The conference was to have included seminars specific to Operation Phakisa and the visit of a Spanish offshore patrol vessel (OPV) was timed to coincide with the event. This was seen as an endorsement of the three vessel OPV tender currently being assessed by Armscor to provide the SA Navy with an improved and stronger patrol capability.

Launching the blue economy phase of Operation Phakisa in Durban in October last year, President Jacob Zuma said the ocean around the southern tip of Africa could contribute around a million jobs via shipbuilding and mineral and resource extraction by 2033. An integral part of his blue economy vision is an improved ability to patrol and provide security in South Africa’s exclusive economic zone (EEZ). This is where the maritime arm of the SA National Defence Force (SANDF) comes in with the acquisition of three each of inshore and offshore patrol vessels.

The SA Navy’s patrol capabilities currently reside in its four Valour Class frigates and three Heroine Class submarines as far as blue water is concerned with three of its former strikecraft now modified and serving as OPVs.

Timothy Walker, Institute for Security Studies (ISS) researcher in conflict management and peacebuilding, is the Pretoria-headquartered think-tank’s go-to man on the blue economy.

He maintains Africa’s lack of a broad maritime culture is the result of the continent’s colonial legacy which forced countries to look inwards.
“The consequences are astounding.
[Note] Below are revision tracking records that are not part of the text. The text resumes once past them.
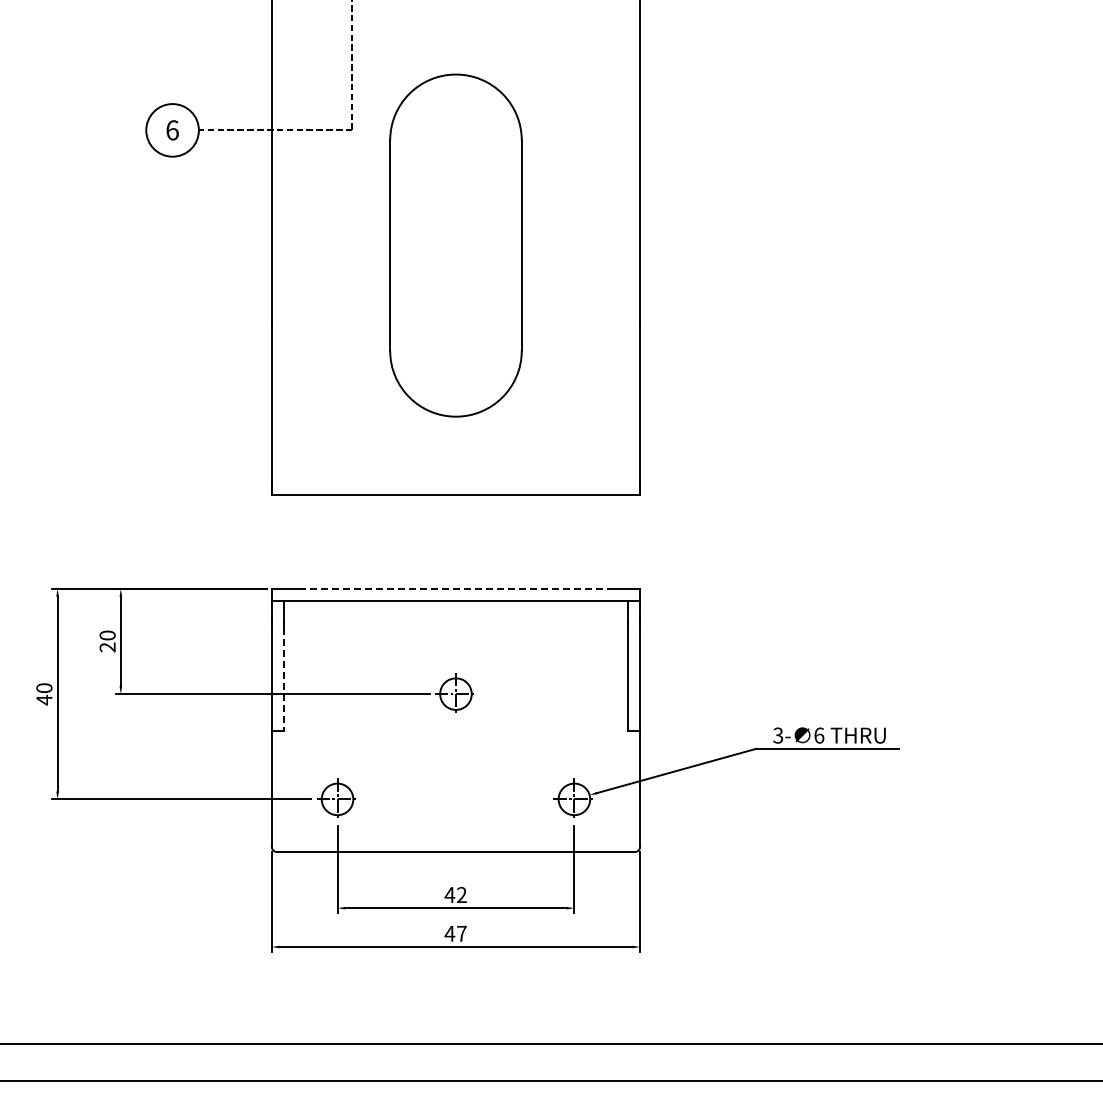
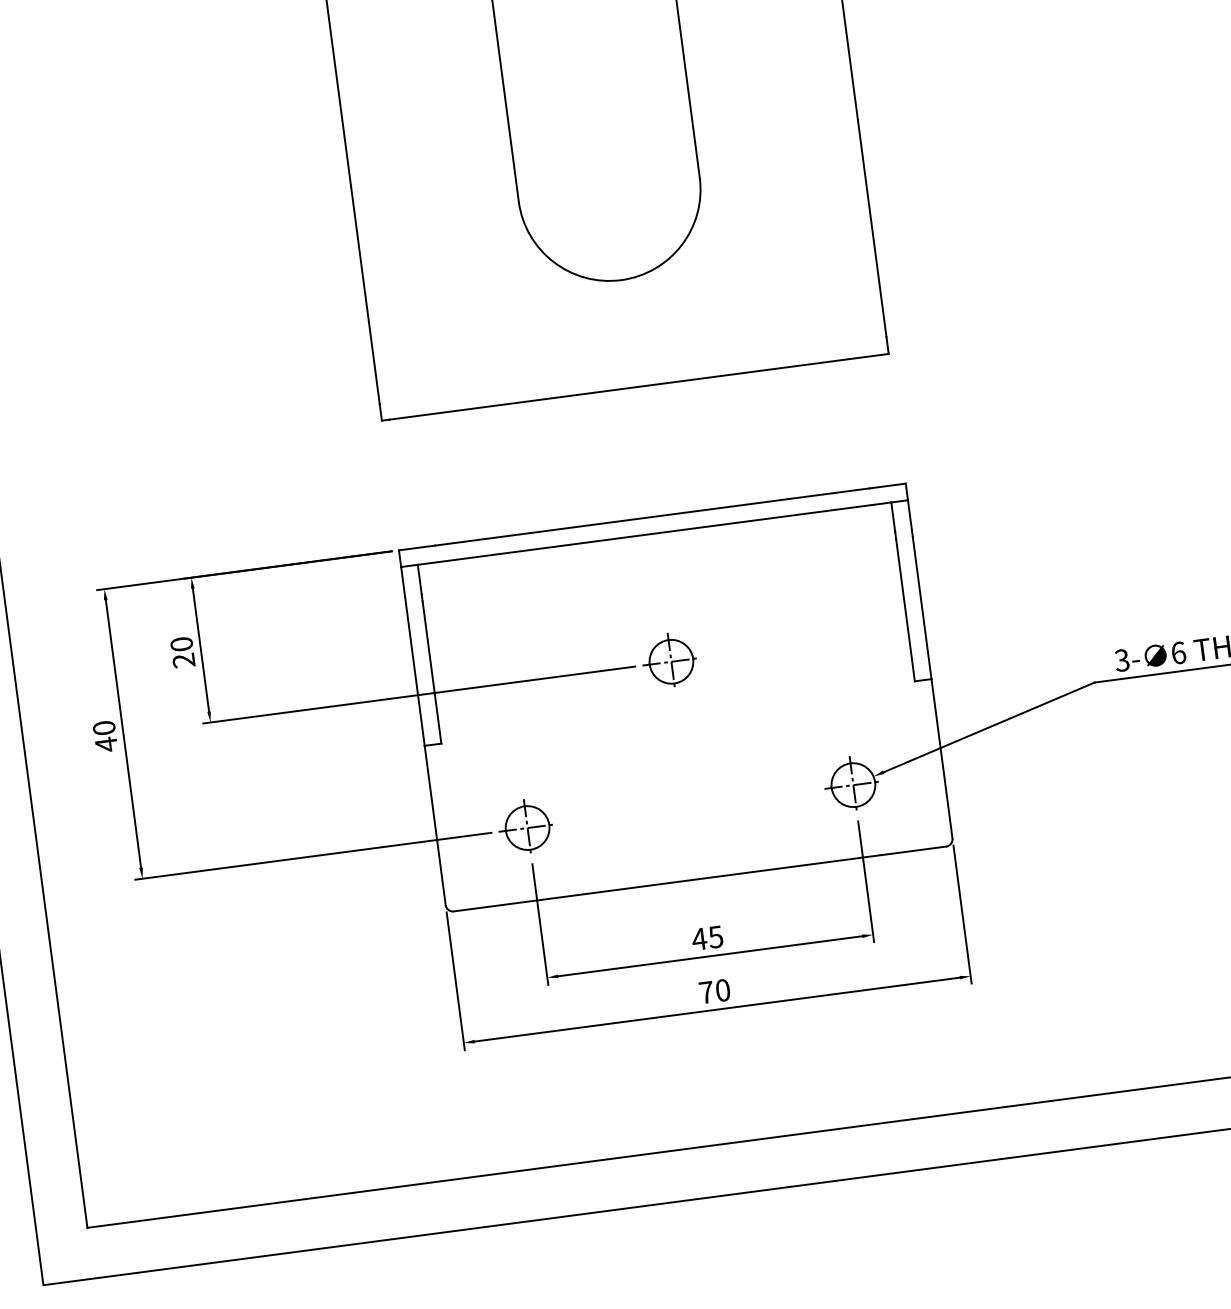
line: (455, 588) -> (651, 516), dashed -> solid
line: (283, 679) -> (431, 672), dashed -> solid
text: (461, 894) -> (715, 936), 42 -> 45
text: (455, 933) -> (714, 991), 47 -> 70

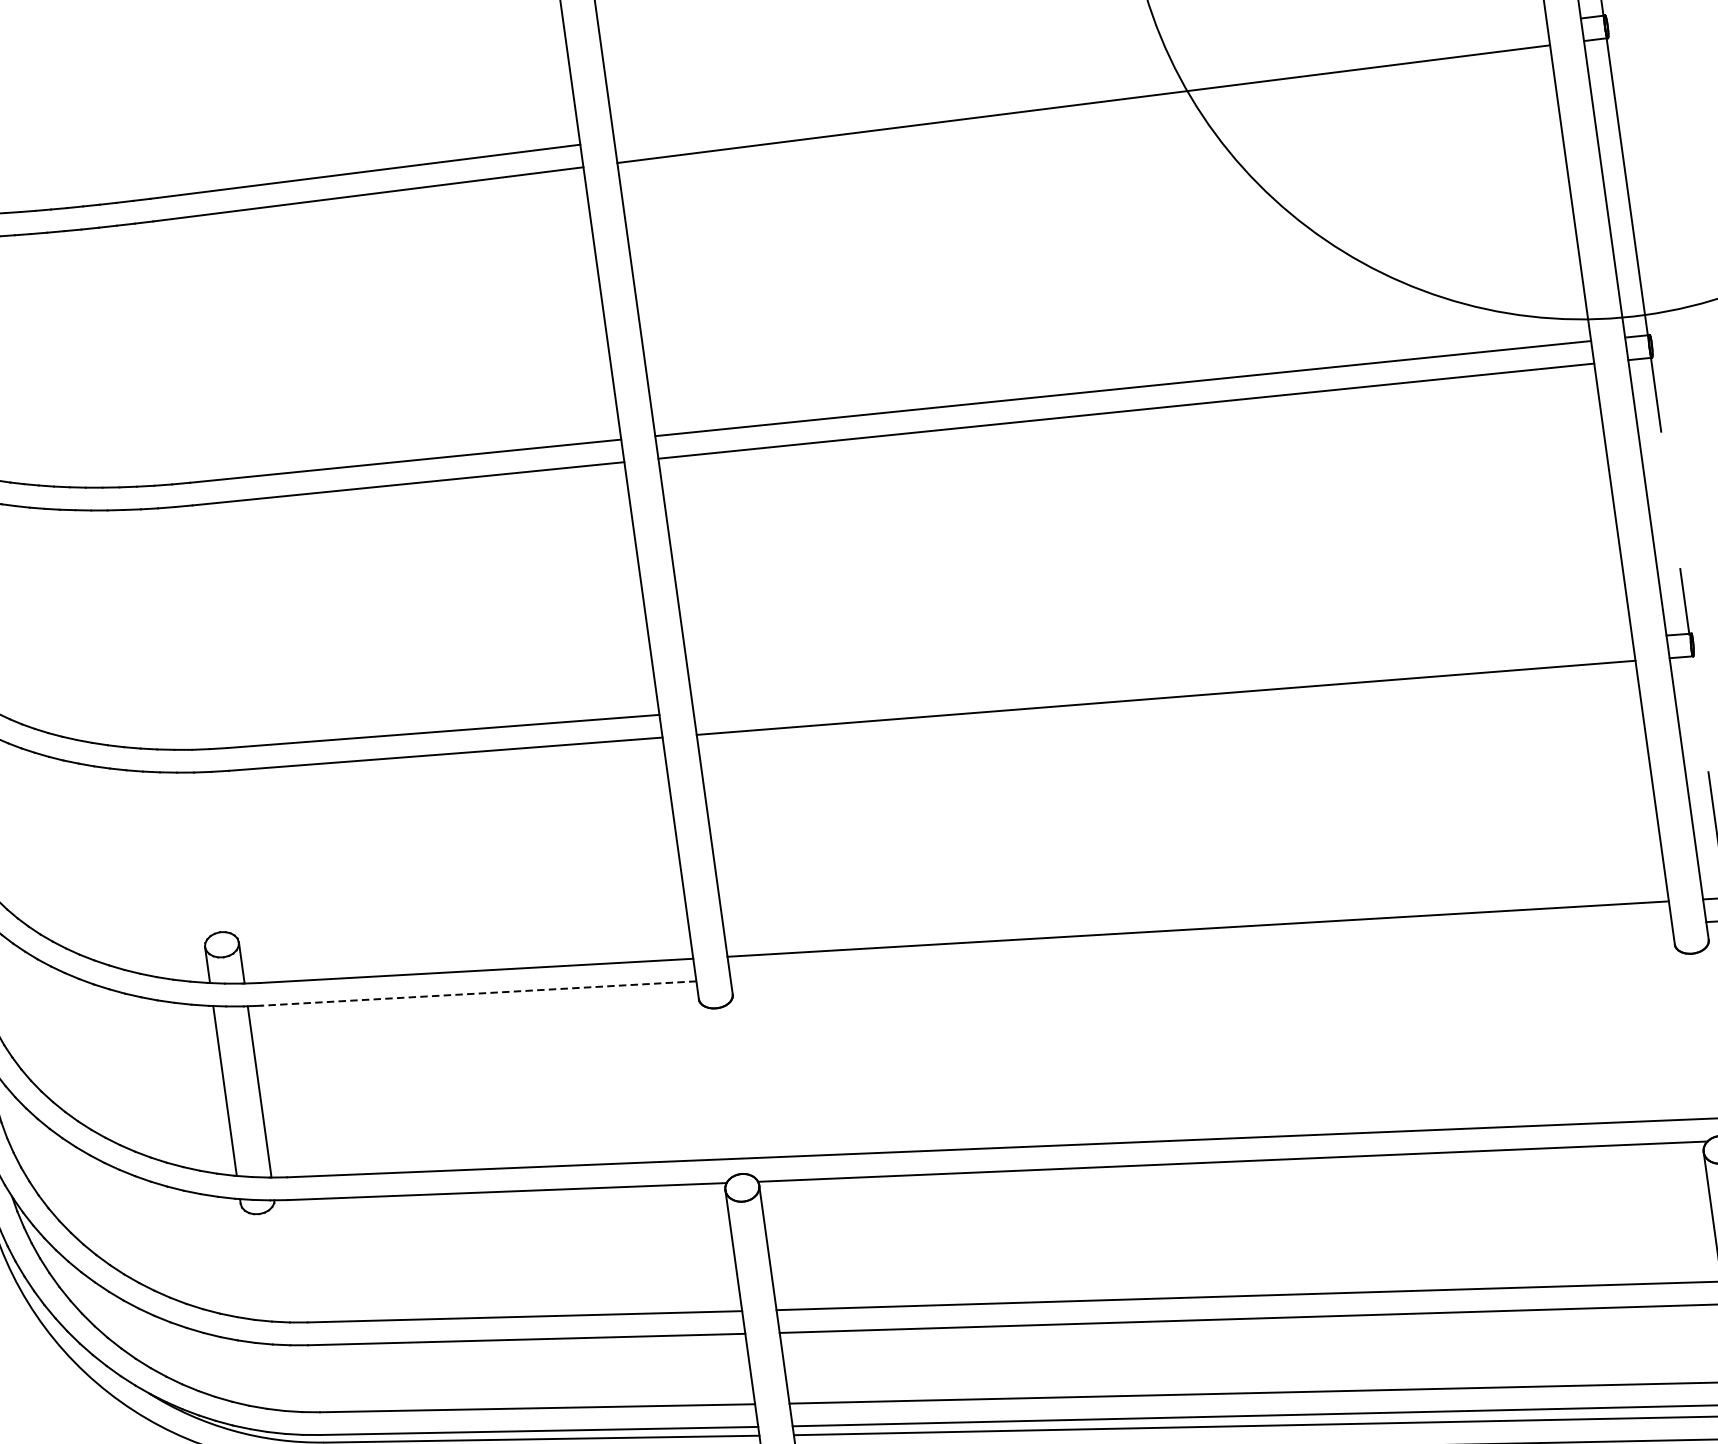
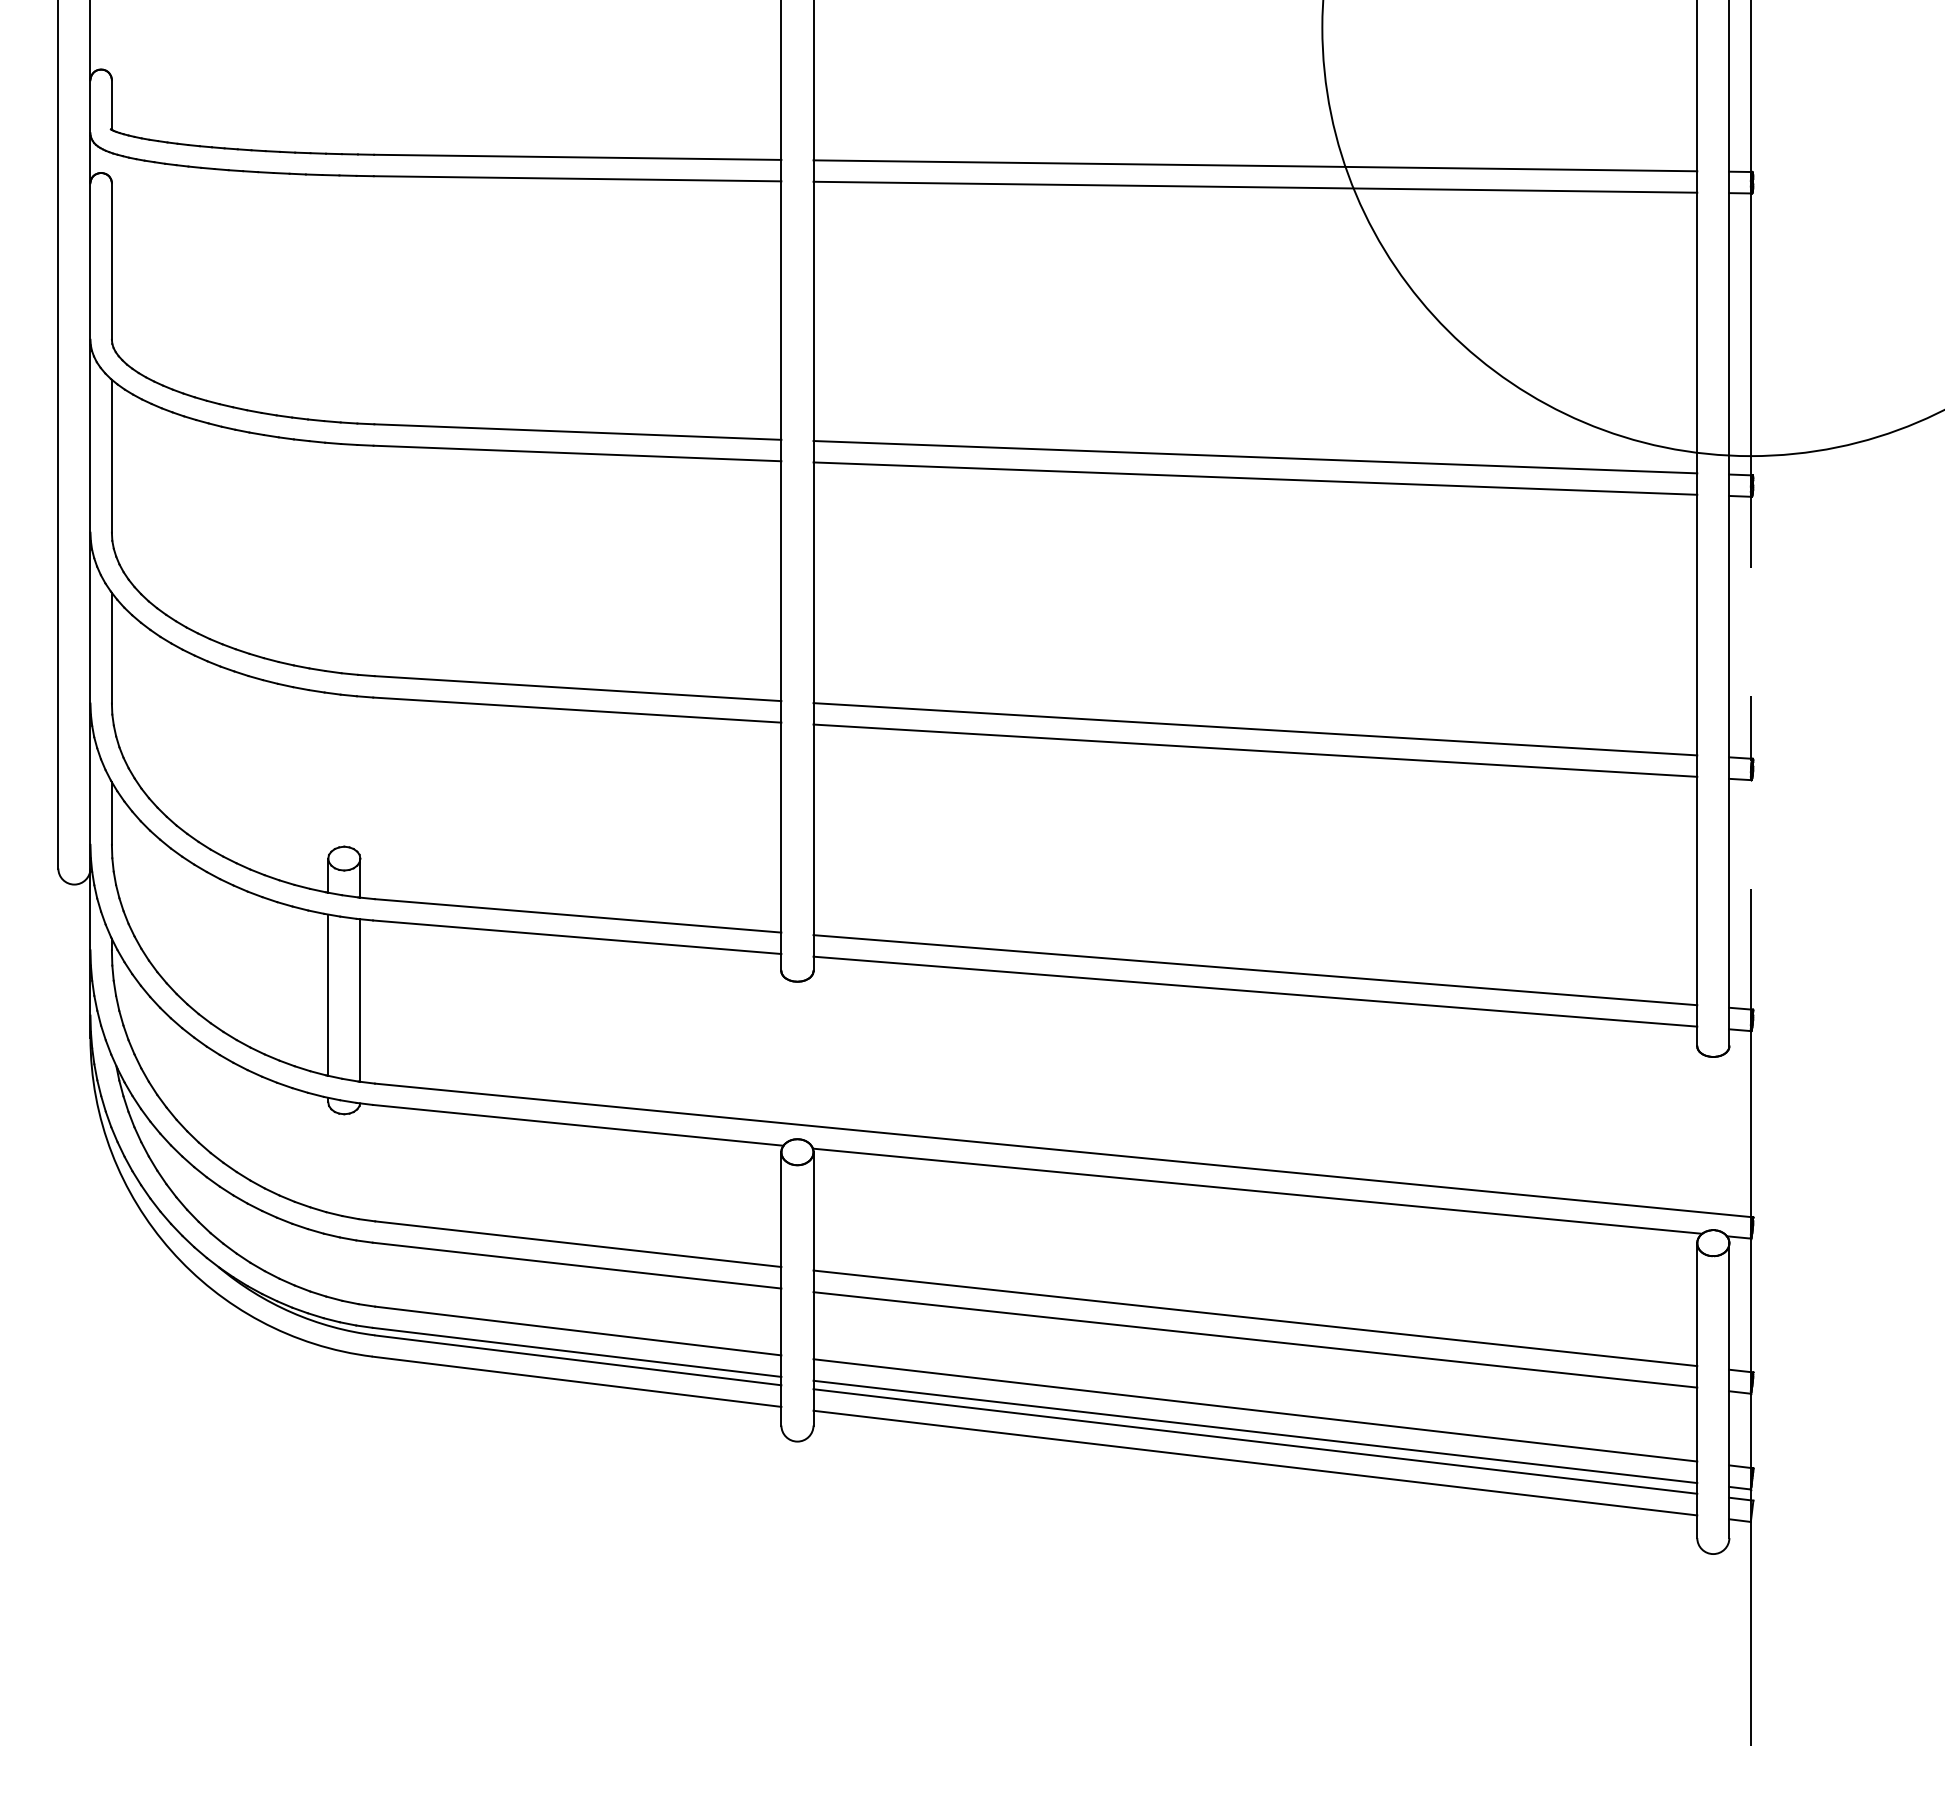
line: (1080, 81) -> (1255, 165), added
line: (1163, 675) -> (1255, 729), added
line: (1201, 951) -> (1255, 991), added
line: (479, 993) -> (577, 937), dashed -> solid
Illegal, unregulated and unreported fishing is estimated to cost sub-Saharan Africa approximately US$1 billion a year in lost revenue. Somalia-based piracy cost an estimated US$7 billion in 2011. And it is estimated that 50 to 60 tons of cocaine move through West Africa to Europe annually.
“Yet states on all coasts of Africa depend on a secure sea. More than 90% of Africa’s trade is seaborne, fishing contributes to food security for more than 200 million Africans and vast oil and gas potential lies off the coast.
“Most African countries lack policies for ocean governance. Only five countries in Africa currently have dedicated coast guards, though many navies effectively conduct coast guard operations. The lack of extensive maritime air surveillance and satellite imagery makes it almost impossible for African countries to effectively monitor their territorial waters and Exclusive Economic Zones (EEZ).
“The consequences are damaging coastal communities and states as a whole, and fuel global security problems. While piracy around the Horn of Africa is declining, seafarers are still at risk and many remain in captivity. And Somali pirates haven’t gone away: they are just doing other illegal business.
“Maritime crime is increasing in the oil-rich Gulf of Guinea from Angola to Ghana, including piracy, people and drug smuggling and arms trafficking. This fuels onshore instability. Illegal waste dumping, infrastructure maintenance and port security also constitute major concerns for Africa’s oceans. Additional threats come from boundary disputes and potential conflict over resources.
“Africa’s marine environment is globally significant too, as a great deal of international shipping passes through our seas. Maritime schedules are worked out years in advance, so even a single incident of piracy, or the failure of just one port to prevent armed robbery, spreads ripples through the global economy.
“Fortunately, African states and international organisations are paying increasing attention to maritime security. No African country can secure its maritime domain alone, however. The seas are huge. It’s a fantasy to imagine any country can secure its maritime domain alone; not even the United States of America is capable of that kind of control over its waters. The seas don’t have fences, fish don’t respect borders and oil and gas deposits tend to straddle multiple territories. Criminals can easily cross boundaries to evade capture,” he writes on the ISS website.

In Walker’s opinion the best chance of overcoming challenges and creating prosperity is through international co-operation and he also sees Operation Phakisa containing valuable lessons for other African countries.
“It aims to create wealth and development by exploiting the untapped bonanza of maritime resources. It includes detailed plans for four focal areas – marine transport and manufacturing, offshore oil and gas exploration, aquaculture and marine protection, and ocean governance.”